İçinden geldiğim toplum bana mutluluk öğretmedi ki mutlu olayım. Toplumsal olarak daha çocukken hepimizi bir şekilde önce ailemiz incitir, sonra okula gidersin, çocuksu tavirlarınla hata yaparsın öğretmenler döver (ben okulda sıra dayağının dışında kolay kolay dayak yemedim), askere gidersin psikopat subaylar ve üstekiler paylar seni. Yani daha çocukluğunda, ergenliğinde, yetişkinliğinde yaşama başlamadan azarlanmaya, engellenmeye, incitilmeye, boyun eğmeye mecbur bırakılırsın. Bunun dışına çıktığında, ailende bile „aykırı“ damgasıyla mühürlenir ve „oyun bozan/ (kızarçı derlerdi bizde)“ rütbesiyle başlarsın içine atıldığın toplumla yaşamaya! Daha ileri gittin mi, daha akıllı bir kafaya sahipsen psikopat olarak hastanelere gidersin dışarıda bir sürü psikopat varken sen dışlanırsın acımasızca. Daha da ileri gittin mi devlet denen despot aygıt seni dört duvar arasına tıkar, toplumu eleştirdin mi önüne din, dinsel ve toplumsal normlar set çekerek seni bütün kurumlarıyla ahtapot gibi sürekli sarmalar ve yok etmek için kollektif bir saldırı altında ezilmeye mahkum edilirsin! Her iki anlamda!

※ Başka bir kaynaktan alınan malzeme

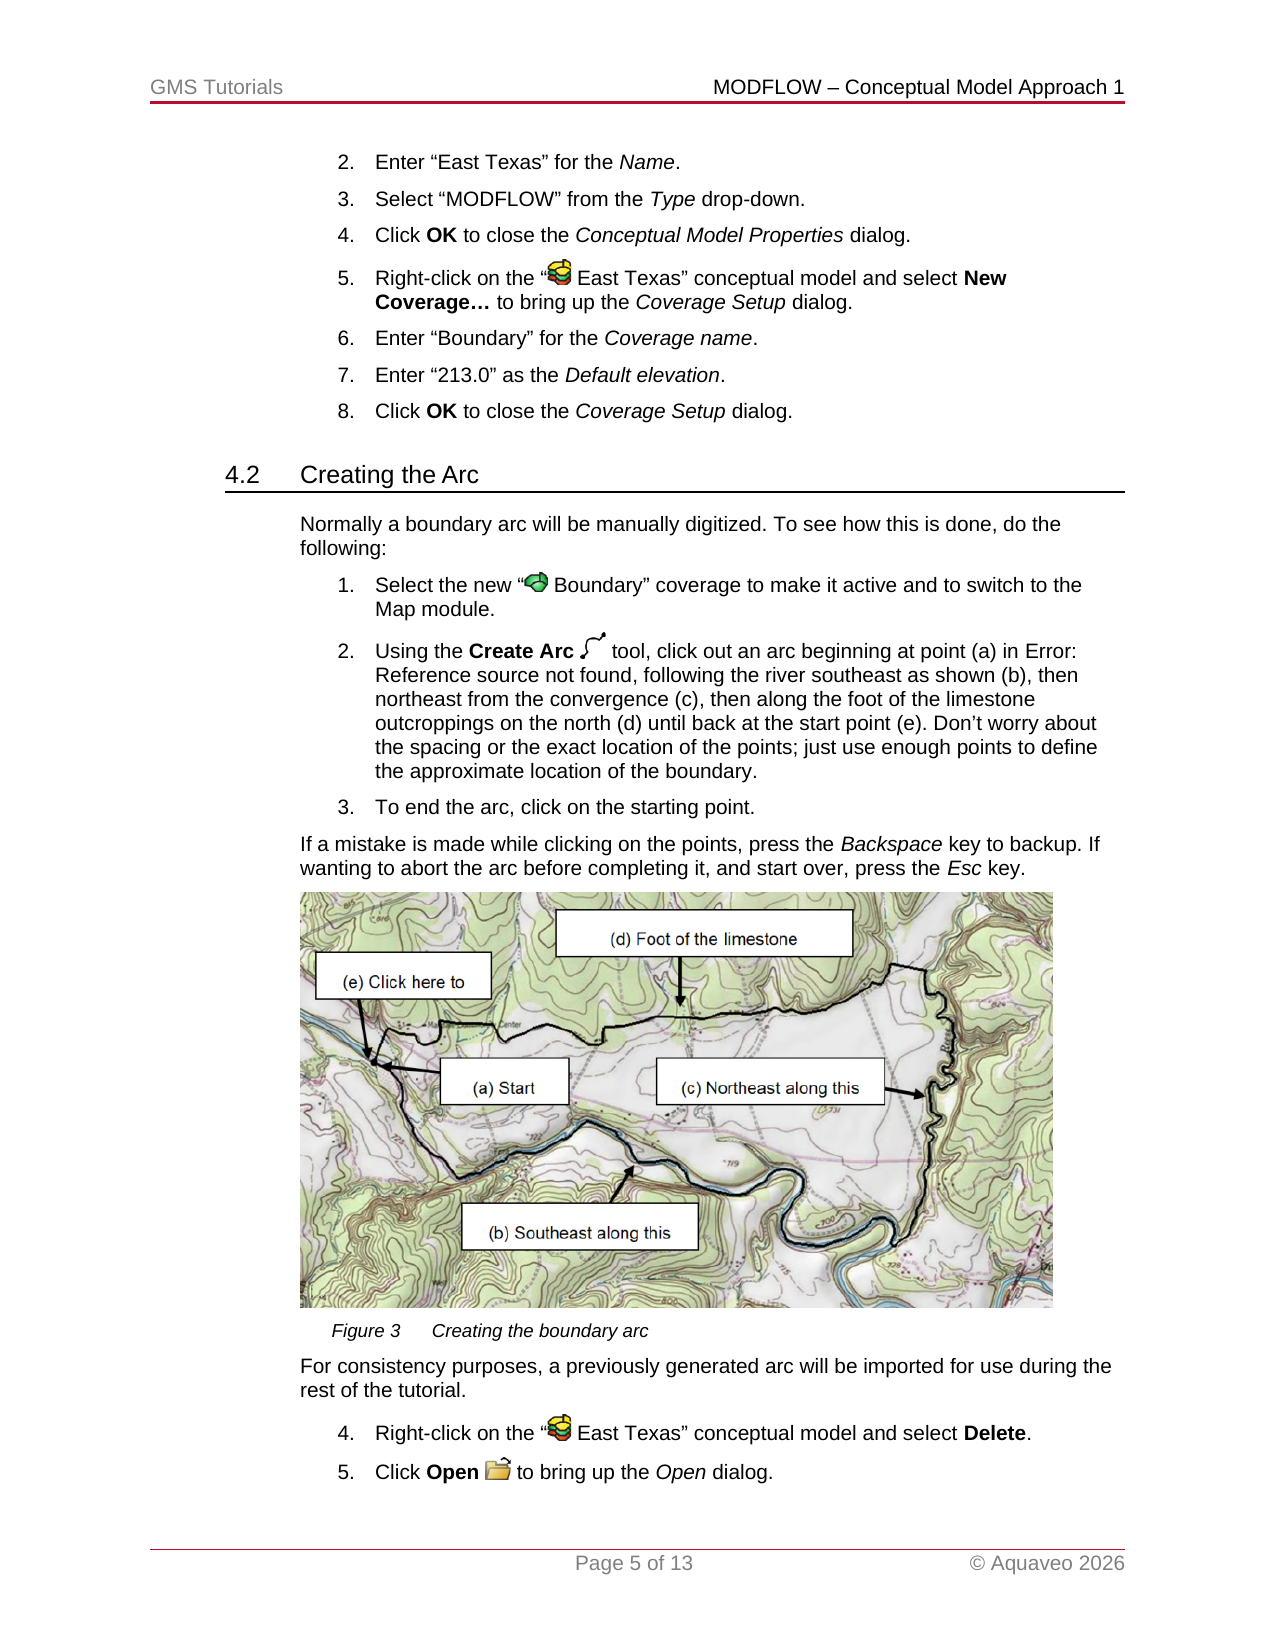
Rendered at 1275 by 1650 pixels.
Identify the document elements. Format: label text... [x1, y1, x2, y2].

picture [524, 572, 548, 592]
list Right-click on the “ East Texas” conceptual model and select New Coverage… to bring up the Coverage Setup dialog. [337, 259, 1125, 313]
text If a mistake is made while clicking on the points, press the Backspace key to backup. If wanting to abort the arc before completing it, and start over, press the Esc key. [300, 832, 1125, 879]
picture [300, 892, 1053, 1308]
subtitle Creating the Arc [225, 460, 1125, 491]
text For consistency purposes, a previously generated arc will be imported for use during the rest of the tutorial. [300, 1354, 1125, 1402]
list Click OK to close the Conceptual Model Properties dialog. [337, 223, 1125, 247]
picture [547, 1414, 572, 1441]
list Enter “East Texas” for the Name. [337, 150, 1125, 174]
list Click OK to close the Coverage Setup dialog. [337, 399, 1125, 423]
text Figure 3 Creating the boundary arc [331, 1320, 1125, 1342]
list To end the arc, click on the starting point. [337, 795, 1125, 819]
list Using the Create Arc tool, click out an arc beginning at point (a) in Figure 3, following the river southeast as shown (b), then northeast from the convergence (c), then along the foot of the limestone outcroppings on the north (d) until back at the start point (e). Don’t worry about the spacing or the exact location of the points; just use enough points to define the approximate location of the boundary. [337, 633, 1125, 783]
picture [485, 1457, 511, 1480]
list Select the new “ Boundary” coverage to make it active and to switch to the Map module. [337, 572, 1125, 620]
picture [580, 632, 606, 659]
list Enter “Boundary” for the Coverage name. [337, 326, 1125, 350]
list Select “MODFLOW” from the Type drop-down. [337, 186, 1125, 210]
list Right-click on the “ East Texas” conceptual model and select Delete. [337, 1414, 1125, 1445]
picture [547, 259, 572, 285]
list Click Open to bring up the Open dialog. [337, 1457, 1125, 1484]
list Enter “213.0” as the Default elevation. [337, 362, 1125, 386]
text Normally a boundary arc will be manually digitized. To see how this is done, do the following: [300, 512, 1125, 560]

Burada sadece bir kaç seçenek kalır insanın elinde! Belki de ölmeyi bir sanat olarak görmediysen ona eşlik edecek, elinden tutacak, onunla yürüyecek bir şeyler arar insan bu gibi durumlarda! Hüzün, yanlızlık, kendini geriye çekme (introvatif kişilik), kulak asmama, boş ver gitsin, kronik yorgunluk gelir ve başına musallat olur. Bu konuda iddialıyım, çünkü dikkat ederek ve gözlemleyerek yaşamaya mecbur bırakıldığım için, kendi acılarıma kendim sahip çıkıyorum. Ve bütün bunların toplamından „hüzün“ çıkarıyorum!
Bu kadar acı ve firtınanın içinde yaşamın tutunacak tek ağacı oluyor hüzün gölgesine sığındığım, gölgesinde avunduğum ve altında korunduğum. Oysa bazen „baharda şenlenir“ diyor şairler hayat için. Her mevsim „Eylül’ü“ yaşamak ise başlı başına bir bir sanattır, bir beceridir oysa! Herkesin içinde gitmeyen, onu terk etmeyen bir Eylül’ü vardır mutlaka! Burada herkesin yaşaması gereken temiz bir yaşantısı var diye uyarır insanı kendini beğenmiş uzmanlar, ama yaşamak tek başına bir eylem olmadığı için, diğer yanını hesaplamazlar bu salak sürüleri! Oysa herkes eşit koşullarda yaşadığı zaman, temiz bir yaşantının olacağını es geçer bu maaşlı sürüler! Bu da beni çileden çıkarmaya yetiyor zaten. Her okuduğumda, düşündügümde ya da yazmaya başladığımda, yeniden yaratılmanın acılı hüzünlerini bedenime saplanmış bir hançer gibi yeniden ve yeniden keşefdiyorum üzülerek!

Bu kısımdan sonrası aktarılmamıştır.